The Bank of England has risen the interest rates for a sixth time in a row from 1.25 per cent to 1.75 per cent.

The decision makes it the largest increase for 27 years and comes in an attempt to control runaway inflation.

The last time interest rates were 1.75 per cent was during the global financial crisis in December 2008.

The bank also warned the UK is set to fall into its longest recession since the financial crisis and inflation will peak at more than 13 per cent as gas prices soar.

In Colchester, the news came as frustrating for many Gazette readers.

Darren Marter said: “I’m bummed out. The mortgage is coming to an end of its fixed rate this year. Going to have to jump on a far higher rate than what I'm paying now.”

Kerry Rogers echoed this sentiment, saying: “Luckily we’ve finished paying our mortgage but it’s terrible, especially for those just starting out.”

Daniel Sharples said: “It’s the overinflated cost of electricity, gas, diesel and petrol that are really pushing up the inflation rate, take these out of the equation and the actual increase would be massively reduced and I doubt there would be any need to increase the interest rate at all.”

Director of Citizens Advice in Essex Martin Lord said: “If it hadn’t been in the context of all the other things people have had to confront, it might have been something people would have had more confidence to deal with.

“People who are struggling, if they see their loan payments going up, it’s just another thing to stress over.”

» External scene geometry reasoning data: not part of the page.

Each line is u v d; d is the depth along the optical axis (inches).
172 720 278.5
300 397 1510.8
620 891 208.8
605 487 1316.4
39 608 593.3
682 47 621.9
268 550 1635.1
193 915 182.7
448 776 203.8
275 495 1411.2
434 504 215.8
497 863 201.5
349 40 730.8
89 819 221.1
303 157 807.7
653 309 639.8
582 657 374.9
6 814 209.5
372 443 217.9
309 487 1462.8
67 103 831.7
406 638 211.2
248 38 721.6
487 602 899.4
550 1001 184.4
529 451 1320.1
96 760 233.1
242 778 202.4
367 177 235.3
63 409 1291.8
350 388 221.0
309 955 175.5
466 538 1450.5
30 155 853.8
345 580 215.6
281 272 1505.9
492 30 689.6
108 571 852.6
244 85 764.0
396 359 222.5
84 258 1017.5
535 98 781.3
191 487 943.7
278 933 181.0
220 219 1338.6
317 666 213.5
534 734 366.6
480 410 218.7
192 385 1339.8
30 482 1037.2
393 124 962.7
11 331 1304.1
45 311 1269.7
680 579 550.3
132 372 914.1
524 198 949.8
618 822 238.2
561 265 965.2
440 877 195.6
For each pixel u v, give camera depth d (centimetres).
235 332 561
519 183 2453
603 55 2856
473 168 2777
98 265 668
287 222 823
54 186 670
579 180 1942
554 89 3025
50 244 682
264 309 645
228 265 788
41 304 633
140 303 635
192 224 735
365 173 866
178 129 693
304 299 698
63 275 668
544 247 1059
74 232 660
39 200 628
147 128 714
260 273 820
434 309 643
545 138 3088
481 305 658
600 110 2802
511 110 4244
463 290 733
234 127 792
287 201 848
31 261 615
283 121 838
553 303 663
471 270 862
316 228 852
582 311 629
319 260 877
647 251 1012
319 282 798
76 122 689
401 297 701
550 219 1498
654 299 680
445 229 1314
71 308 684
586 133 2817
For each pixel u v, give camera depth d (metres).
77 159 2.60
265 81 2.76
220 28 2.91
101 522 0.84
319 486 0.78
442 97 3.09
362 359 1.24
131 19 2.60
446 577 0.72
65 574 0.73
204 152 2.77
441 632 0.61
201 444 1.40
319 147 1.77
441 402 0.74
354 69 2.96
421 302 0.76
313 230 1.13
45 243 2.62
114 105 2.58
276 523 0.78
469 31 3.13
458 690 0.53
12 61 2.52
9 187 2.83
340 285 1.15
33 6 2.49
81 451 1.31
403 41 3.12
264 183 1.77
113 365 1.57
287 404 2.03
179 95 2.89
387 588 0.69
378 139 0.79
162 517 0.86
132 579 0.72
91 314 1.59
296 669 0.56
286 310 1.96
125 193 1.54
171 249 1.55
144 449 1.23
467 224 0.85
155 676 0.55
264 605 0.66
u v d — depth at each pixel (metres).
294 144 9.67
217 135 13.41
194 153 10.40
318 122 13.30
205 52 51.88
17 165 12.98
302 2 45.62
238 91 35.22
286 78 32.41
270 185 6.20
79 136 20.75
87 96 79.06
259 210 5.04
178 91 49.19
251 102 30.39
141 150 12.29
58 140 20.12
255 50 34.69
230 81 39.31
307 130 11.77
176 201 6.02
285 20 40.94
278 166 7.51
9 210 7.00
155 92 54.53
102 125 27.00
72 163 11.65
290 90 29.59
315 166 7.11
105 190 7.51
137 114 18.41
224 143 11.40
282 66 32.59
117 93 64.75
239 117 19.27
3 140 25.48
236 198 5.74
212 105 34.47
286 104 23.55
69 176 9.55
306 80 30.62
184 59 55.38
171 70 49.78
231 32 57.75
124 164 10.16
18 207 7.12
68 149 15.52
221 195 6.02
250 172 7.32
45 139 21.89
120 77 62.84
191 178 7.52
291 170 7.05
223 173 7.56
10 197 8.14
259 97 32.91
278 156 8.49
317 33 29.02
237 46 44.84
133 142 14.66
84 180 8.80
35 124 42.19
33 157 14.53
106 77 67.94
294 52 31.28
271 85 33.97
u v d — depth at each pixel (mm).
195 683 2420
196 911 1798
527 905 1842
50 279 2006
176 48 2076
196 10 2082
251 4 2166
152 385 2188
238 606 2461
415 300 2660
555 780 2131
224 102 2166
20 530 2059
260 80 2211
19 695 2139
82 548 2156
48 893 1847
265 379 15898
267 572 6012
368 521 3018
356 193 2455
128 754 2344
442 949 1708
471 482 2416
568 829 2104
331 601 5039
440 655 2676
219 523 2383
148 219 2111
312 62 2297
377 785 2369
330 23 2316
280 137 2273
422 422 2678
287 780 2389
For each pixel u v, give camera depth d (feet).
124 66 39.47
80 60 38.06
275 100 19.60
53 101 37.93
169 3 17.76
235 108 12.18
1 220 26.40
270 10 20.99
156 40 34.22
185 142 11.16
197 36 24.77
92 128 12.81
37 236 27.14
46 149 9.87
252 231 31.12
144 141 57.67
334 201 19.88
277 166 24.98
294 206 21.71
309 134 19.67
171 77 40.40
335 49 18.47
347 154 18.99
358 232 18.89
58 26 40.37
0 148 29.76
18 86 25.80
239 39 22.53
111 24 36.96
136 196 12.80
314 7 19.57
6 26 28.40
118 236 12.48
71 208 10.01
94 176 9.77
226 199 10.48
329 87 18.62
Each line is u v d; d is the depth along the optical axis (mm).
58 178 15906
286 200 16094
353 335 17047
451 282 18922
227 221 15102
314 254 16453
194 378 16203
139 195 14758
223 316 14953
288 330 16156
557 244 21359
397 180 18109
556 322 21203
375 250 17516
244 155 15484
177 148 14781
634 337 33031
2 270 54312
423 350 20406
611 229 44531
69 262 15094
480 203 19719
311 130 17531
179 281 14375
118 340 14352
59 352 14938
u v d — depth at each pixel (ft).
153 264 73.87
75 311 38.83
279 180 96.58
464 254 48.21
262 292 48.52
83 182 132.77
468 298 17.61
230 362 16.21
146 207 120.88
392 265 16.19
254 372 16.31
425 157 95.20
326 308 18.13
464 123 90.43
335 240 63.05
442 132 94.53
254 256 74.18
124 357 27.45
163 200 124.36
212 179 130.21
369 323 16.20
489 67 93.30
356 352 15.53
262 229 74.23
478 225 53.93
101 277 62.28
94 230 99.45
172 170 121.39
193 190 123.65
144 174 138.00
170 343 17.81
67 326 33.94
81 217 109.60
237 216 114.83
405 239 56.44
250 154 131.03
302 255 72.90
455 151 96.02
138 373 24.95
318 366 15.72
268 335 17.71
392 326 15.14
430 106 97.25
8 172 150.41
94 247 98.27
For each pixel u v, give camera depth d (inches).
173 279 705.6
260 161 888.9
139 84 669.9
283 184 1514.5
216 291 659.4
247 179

Citizens Advice has revealed through a new interactive dashboard that crisis support continues to grow at record-breaking levels.

Martin added how they can help those who are struggling financially.

He said: “We try to help people maximise their income and rationalise their expenditure.

“If your income and expenditure are at the very least balanced, we can put a plan in place to tackle debt.

“People can help themselves through things like seeking support from energy companies, getting help from food banks, or looking into the Government’s household support fund which we are administering partly in Essex.”